Seismic in reserves reporting

April 14, 2008
Industry comments on US federal reserves reporting rules indicate that oil and gas companies believe seismic data could play important roles.

Industry comments on US federal reserves reporting rules indicate that oil and gas companies believe seismic data could play important roles.

The Securities and Exchange Commission asked for comments about modernizing its 1978 reserves reporting rules, and some in the industry believe the commission plans to update the procedures.

In the 30 years since the SEC established its rules, the industry has made dramatic advances in seismic surveying and imaging, many of which have been chronicled in this magazine.

Indeed, 3D seismic surveying technology, invented by ExxonMobil Corp. predecessor Humble Oil & Refining Co. in 1963, was hardly available to the wider industry by the time the SEC placed its existing rules in effect in 1978.

The extent to which companies believe seismic information could improve reserves reporting is evident in comments filed with the SEC. The comments reflect many other changes companies believe the commission should make, and full comments are posted on the SEC web site.

The existing SEC rules allow public companies to report only proved reserves and then under relatively narrow definitions of what constitutes “proved.”

Seismic contributions

Confining disclosure to proved reserves, narrowly defined, serves SEC’s goal of reducing the chance that investors will be misled. But some companies favor the reporting of probable reserves as providing a more complete view of a company’s holdings.

The comments indicate that some companies don’t feel that the SEC rules are flexible enough to allow them to give an accurate picture of the variances between conventional oil and gas reserves, enhanced oil recovery project reserves, unconventional gas accumulations, and oil sands reserves.

Devon Energy Corp. commented: “Reserves should be determined using proven, modern technology that is in general use in the petroleum extractive industries. Permitted technologies should include 3D seismic for structural interpretation as well as reservoir limits, where definitive; history-matched reservoir simulation to calculate original hydrocarbons-in-place and recoveries; use of modern pressure gauges in wireline formation testers; and other methods when proven to be reliable through repeated application.
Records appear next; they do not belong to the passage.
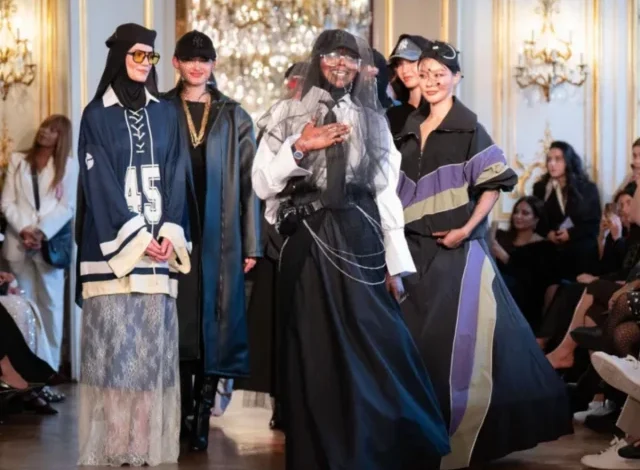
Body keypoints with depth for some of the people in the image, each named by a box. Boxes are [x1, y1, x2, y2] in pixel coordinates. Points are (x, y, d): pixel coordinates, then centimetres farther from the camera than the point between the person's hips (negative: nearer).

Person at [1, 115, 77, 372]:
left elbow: (67, 206, -1)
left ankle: (51, 363, 5)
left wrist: (42, 233, -14)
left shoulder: (69, 165, 6)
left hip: (50, 243, -2)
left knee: (51, 302, 2)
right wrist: (23, 230, -10)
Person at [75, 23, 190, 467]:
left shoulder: (166, 114, 13)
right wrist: (136, 237, -12)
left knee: (154, 344, 0)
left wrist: (168, 234, -7)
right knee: (115, 343, -6)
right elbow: (100, 182, -5)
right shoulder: (96, 115, 3)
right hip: (115, 245, -3)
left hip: (160, 244, 3)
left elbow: (176, 177, 7)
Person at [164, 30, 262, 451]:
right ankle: (183, 414, 7)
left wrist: (252, 243, 0)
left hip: (219, 234, 0)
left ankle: (203, 416, 3)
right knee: (180, 321, 0)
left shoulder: (235, 117, 8)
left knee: (214, 322, -1)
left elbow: (249, 181, 6)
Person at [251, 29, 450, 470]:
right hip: (308, 243, -1)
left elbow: (387, 193, 9)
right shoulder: (289, 114, 7)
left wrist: (396, 263, 3)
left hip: (360, 242, 1)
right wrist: (298, 147, -14)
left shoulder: (373, 120, 12)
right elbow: (262, 184, 2)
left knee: (375, 351, -4)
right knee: (315, 356, 1)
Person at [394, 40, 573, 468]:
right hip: (415, 247, 6)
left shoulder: (468, 129, -5)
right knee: (417, 338, 8)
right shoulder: (411, 131, 12)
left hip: (457, 247, -6)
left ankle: (457, 435, 3)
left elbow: (496, 182, -8)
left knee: (456, 338, -6)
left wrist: (467, 228, -16)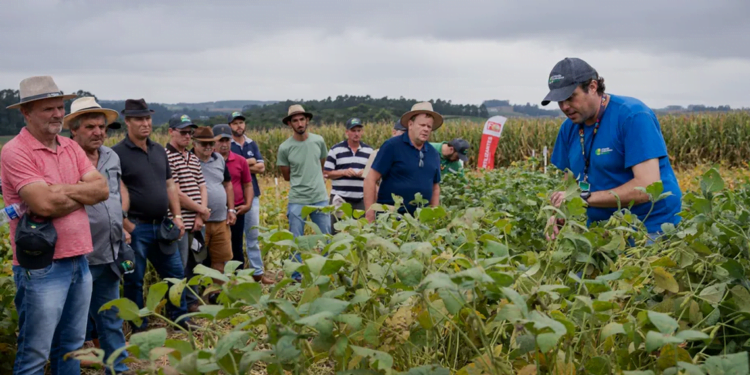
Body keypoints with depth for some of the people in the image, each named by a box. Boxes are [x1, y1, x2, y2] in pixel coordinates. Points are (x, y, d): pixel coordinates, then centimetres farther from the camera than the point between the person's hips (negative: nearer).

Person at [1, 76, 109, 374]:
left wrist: (59, 190, -13)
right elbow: (44, 204, -21)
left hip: (79, 261, 7)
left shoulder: (71, 148, 11)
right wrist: (83, 193, -5)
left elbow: (102, 189, 0)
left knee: (72, 348, 17)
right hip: (42, 268, -7)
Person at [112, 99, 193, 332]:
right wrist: (125, 223, -17)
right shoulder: (118, 153, -9)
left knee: (175, 273, 13)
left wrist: (176, 216, 7)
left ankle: (180, 319, 28)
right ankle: (138, 327, 19)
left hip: (161, 226, 6)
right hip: (136, 227, -6)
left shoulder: (159, 151, 11)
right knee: (134, 280, 6)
“Any such technology should be proven through actual field and reservoir performance before reserves associated with such technology would be allowed in financial reports.”

BP PLC said, “If pressure-and-fluid and seismic data that have been shown to be good indicators of contact depth in appropriate analogs are available, and the evaluator can demonstrate reasonable certainty of their estimate, then that information should be used.”

Other seismic potential

Some companies commented on the uses of seismic in unconventional gas reservoirs.

Ultra Petroleum Corp. said: “The current staff interpretation that (proved undeveloped) locations must be immediately adjacent to producing units and their interpretation that certainty means absolute certainty for utilization of newer technologies such as 3D seismic for PUD locations more than one offset away is outdated and not consistent with how companies make drilling decisions.

“For our major asset (Pinedale field, Wyo.) we have used our 3D interpretation for the past 7 years drilling a mixture of PUD, probable, possible, and even unengineered locations with 100% success in obtaining commercial wells. In addition, the current interpretation is very difficult to apply to this same field, which has four different well drilling densities with areas approved for 40, 20, 10, and 5 acre development.”

Ultra asked, “If PUD locations are booked as direct offsets to a 40 acre drilled producing well and the area is down-spaced to 10 acres drilling, do we lose PUD locations? Has the certainty been decreased for the other three locations in the booked 40 acre area?”

Southwestern Energy Co. said its experience in the Fayetteville shale indicates that microseismic data from multistage hydraulic fracs can help demonstrate the productivity along the length of a horizontal lateral as long as the data show a consistent pattern that the stimulations treated the entire lateral length.

The next steps

The SEC at some point will file a proposal for new rules.

The commission will allow a 60-day comment period, then review the comments and publish final rules followed by another 60-day comment period.

After that, the commissioners will vote on whether to adopt the final regulations.

Whatever the outcome, oil and gas companies may soon see the fruits of some 30 years of major technological advances begin to be reflected in their reserves reporting.